Romahurmuziy atau yang karib disapa Romy merupakan mantan Ketua Umum PPP mulai tahun 2016 dan anggota DPR RI mulai tahun 2009. Dua jabatan itu lepas setelah ditangkap KPK atas kasus suap jual beli jabatan di lingkungan Kementreian Agama pada 15 Maret 2019.
Romy divonis 2 tahun penjara yang kemudian "dikorting" menjadi 1 tahun oleh hakim Pengadilan Tinggi DKI Jakarta.

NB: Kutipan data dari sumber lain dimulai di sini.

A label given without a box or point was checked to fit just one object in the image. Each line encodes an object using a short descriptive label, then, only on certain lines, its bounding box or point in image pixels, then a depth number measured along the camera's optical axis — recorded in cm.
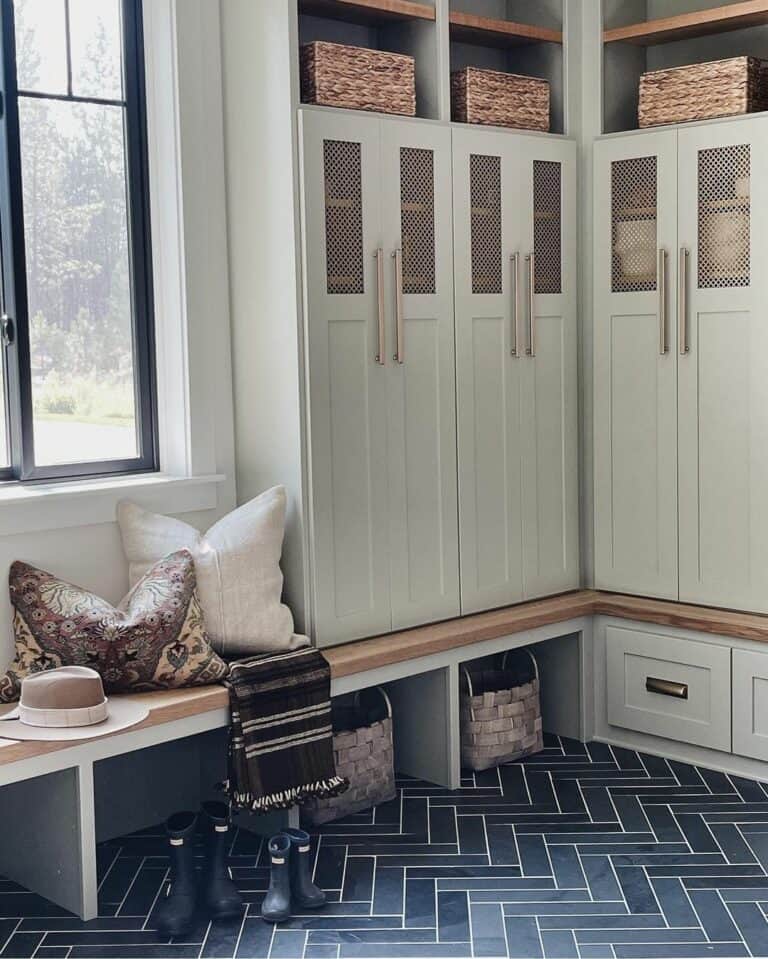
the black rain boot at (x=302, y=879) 351
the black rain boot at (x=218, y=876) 347
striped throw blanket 369
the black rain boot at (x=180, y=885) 337
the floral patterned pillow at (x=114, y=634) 358
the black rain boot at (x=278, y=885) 344
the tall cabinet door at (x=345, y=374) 402
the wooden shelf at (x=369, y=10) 416
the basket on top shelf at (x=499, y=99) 446
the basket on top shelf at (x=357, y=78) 402
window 379
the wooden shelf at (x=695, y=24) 443
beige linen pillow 386
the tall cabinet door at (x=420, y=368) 423
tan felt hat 337
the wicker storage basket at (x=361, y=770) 410
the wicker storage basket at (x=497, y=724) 451
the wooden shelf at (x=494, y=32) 448
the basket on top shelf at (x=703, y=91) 438
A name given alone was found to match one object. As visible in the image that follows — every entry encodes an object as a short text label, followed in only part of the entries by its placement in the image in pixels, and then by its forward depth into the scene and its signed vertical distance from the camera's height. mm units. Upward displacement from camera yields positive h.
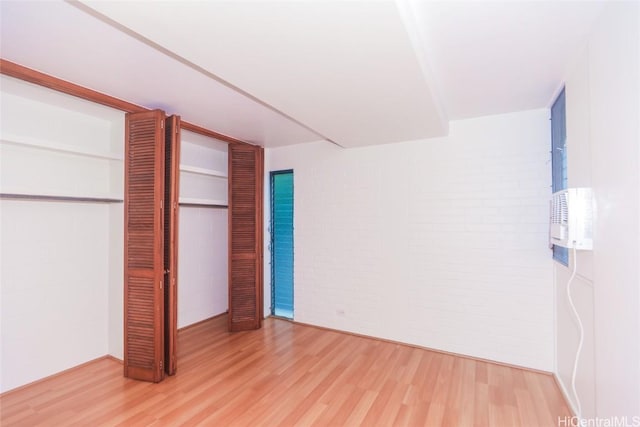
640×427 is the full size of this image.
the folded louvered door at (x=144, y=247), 2699 -267
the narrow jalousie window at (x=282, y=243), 4461 -396
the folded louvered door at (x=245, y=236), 3945 -248
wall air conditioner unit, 1736 -15
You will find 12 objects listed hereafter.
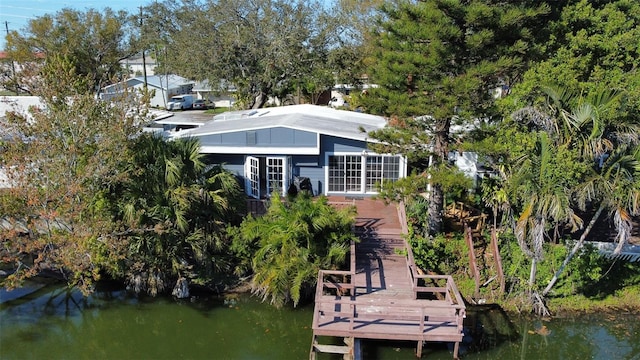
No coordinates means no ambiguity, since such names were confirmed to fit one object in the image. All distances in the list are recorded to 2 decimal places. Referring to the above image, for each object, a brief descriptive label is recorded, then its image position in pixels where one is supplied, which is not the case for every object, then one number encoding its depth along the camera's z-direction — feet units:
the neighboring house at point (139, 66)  238.27
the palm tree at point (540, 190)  36.86
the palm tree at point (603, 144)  37.19
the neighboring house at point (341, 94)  110.07
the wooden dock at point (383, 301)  34.24
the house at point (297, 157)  53.36
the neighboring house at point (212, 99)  156.53
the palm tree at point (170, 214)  41.39
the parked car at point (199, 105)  152.57
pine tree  39.70
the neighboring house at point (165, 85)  154.84
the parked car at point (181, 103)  145.69
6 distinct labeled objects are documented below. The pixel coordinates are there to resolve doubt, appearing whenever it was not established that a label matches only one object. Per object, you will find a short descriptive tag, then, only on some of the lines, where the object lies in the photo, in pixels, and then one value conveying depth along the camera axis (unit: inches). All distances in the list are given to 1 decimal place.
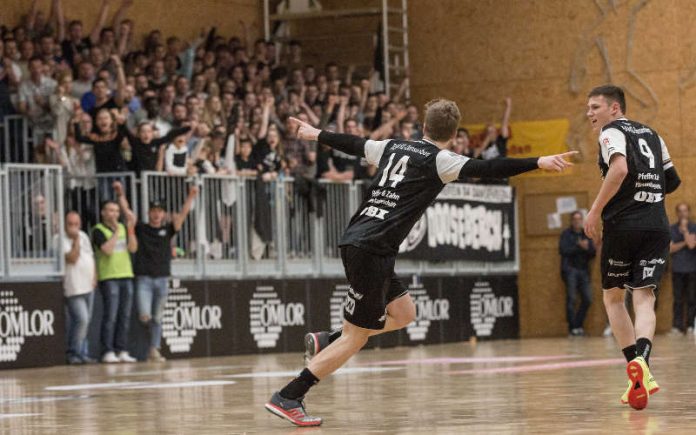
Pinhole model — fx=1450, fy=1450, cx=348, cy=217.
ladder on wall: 1114.1
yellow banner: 1119.0
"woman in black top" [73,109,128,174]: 738.2
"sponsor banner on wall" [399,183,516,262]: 974.4
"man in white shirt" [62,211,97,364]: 743.7
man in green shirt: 756.6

Kembalinya Romy aktif dalam Partai berlambang ka’bah tersebut memunculkan beberapa perbedaan pendapat, terlebih dengan pemberian jabatan penting sebagai Ketua MPP yang akan dimintai berbagai saran dalam berbagai keputusan strategis partai.
"PPP tampaknya ceroboh menempatkan Romy menjadi Ketua Majelis Pertimbangan Partai,” kata pengamat politik, Jamiluddin Ritonga dikutip dari Kantor Berita Politik RMOL, Senin (2/1).

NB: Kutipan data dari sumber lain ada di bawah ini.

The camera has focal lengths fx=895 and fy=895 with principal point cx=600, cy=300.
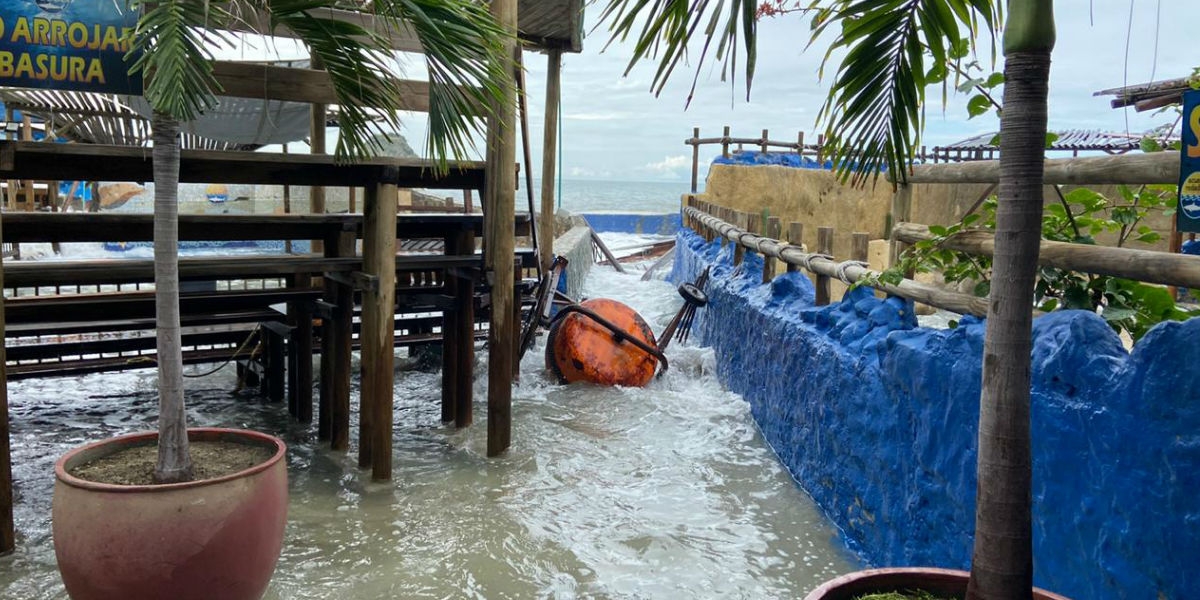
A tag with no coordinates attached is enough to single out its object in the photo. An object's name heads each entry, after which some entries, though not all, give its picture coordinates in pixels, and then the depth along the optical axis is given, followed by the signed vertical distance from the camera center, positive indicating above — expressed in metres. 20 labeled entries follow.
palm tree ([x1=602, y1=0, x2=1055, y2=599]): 1.85 -0.24
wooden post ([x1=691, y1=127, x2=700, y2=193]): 25.54 +1.54
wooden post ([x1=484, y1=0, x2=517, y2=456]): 5.91 -0.26
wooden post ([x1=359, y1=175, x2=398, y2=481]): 5.57 -0.69
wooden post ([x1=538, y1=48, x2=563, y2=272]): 8.27 +0.58
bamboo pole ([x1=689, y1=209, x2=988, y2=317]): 3.72 -0.36
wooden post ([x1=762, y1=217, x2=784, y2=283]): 7.86 -0.52
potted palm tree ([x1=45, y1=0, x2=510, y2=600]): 3.23 -1.06
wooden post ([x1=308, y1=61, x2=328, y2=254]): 8.12 +0.68
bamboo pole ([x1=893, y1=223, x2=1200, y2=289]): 2.56 -0.14
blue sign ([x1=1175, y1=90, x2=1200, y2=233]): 2.33 +0.13
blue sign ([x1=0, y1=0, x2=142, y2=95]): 4.23 +0.75
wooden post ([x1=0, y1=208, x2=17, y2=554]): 4.28 -1.35
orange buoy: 8.80 -1.42
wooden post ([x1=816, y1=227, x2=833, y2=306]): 6.85 -0.22
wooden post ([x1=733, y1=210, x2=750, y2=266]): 9.51 -0.40
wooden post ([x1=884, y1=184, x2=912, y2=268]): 4.59 +0.00
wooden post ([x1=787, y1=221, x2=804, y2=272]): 7.20 -0.19
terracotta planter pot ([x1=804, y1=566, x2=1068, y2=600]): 2.26 -0.94
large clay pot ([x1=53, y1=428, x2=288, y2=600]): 3.21 -1.22
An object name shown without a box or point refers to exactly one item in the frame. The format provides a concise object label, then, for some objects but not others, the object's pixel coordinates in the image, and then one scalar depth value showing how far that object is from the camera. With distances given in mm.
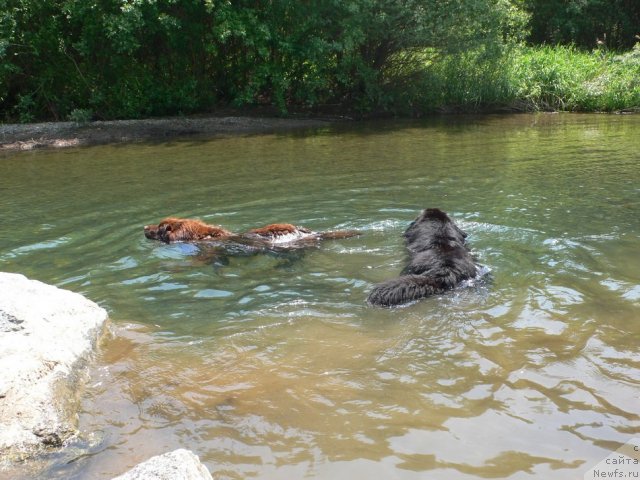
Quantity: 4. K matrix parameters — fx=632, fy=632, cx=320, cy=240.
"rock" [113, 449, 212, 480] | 2723
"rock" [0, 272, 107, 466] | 3551
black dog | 5270
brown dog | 6844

Akademisi di Universitas Esa Unggul tersebut menilai, Romy sangat tidak pantas menempati posisi ketua MPP di mana posisi tersebut sepatutnya diisi oleh sosok yang bersih dari sisi moral maupun hukum.

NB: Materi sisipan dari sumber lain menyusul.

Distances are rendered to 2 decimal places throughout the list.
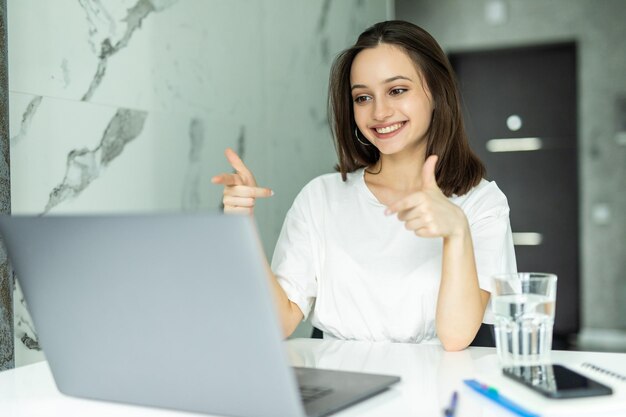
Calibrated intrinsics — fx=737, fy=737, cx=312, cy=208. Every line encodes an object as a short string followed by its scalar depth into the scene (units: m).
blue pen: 0.80
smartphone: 0.82
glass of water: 1.04
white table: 0.85
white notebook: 0.80
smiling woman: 1.63
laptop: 0.70
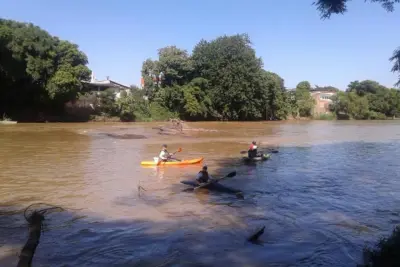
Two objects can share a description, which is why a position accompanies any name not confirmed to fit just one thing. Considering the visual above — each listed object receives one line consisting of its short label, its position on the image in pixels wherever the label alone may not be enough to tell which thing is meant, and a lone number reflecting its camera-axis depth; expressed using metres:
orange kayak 18.87
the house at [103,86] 52.58
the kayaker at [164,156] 18.83
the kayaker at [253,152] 20.70
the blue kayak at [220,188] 13.19
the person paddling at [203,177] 13.80
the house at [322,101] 82.74
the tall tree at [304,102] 76.81
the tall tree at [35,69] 39.72
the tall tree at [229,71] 55.25
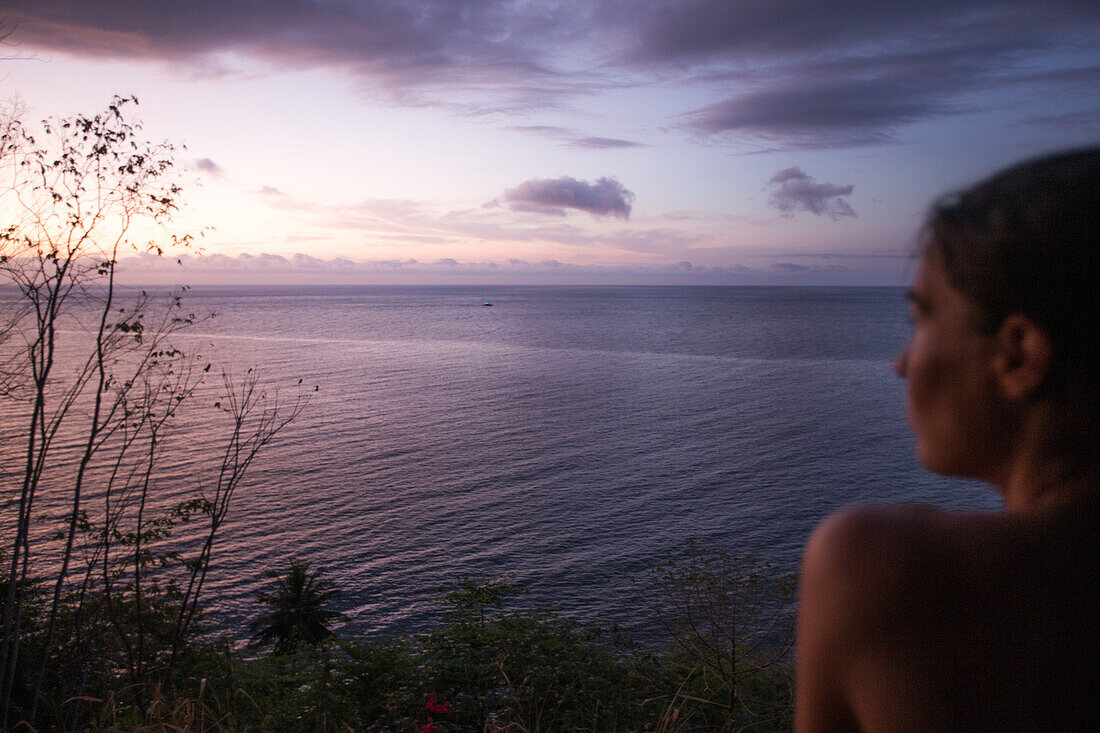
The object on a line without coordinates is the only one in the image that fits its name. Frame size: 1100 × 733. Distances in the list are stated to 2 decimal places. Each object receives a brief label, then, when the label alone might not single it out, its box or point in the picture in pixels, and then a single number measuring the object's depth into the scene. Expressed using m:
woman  0.68
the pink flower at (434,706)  7.47
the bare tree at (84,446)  10.28
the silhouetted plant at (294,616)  24.48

"Romy sosok yang pernah divonis pidana satu tahun penjara dalam kasus suap jual beli jabatan di lingkungan Kementerian Agama. Ini artinya, Romy secara moral sudah tak layak memberi pertimbangan ke partainya,” tegas Jamiluddin.
Jamiluddin juga melihat kredibilitas Romy di hadapan kader PPP tentunya sudah menurun usai insiden tak etis di tahun 2019 tersebut.
"Kredibilitas Romy kiranya sangat rendah untuk memberi pertimbangan kepada petinggi PPP. Kepercayaan kader juga kepadanya akan rendah,” demikian Jamiluddin.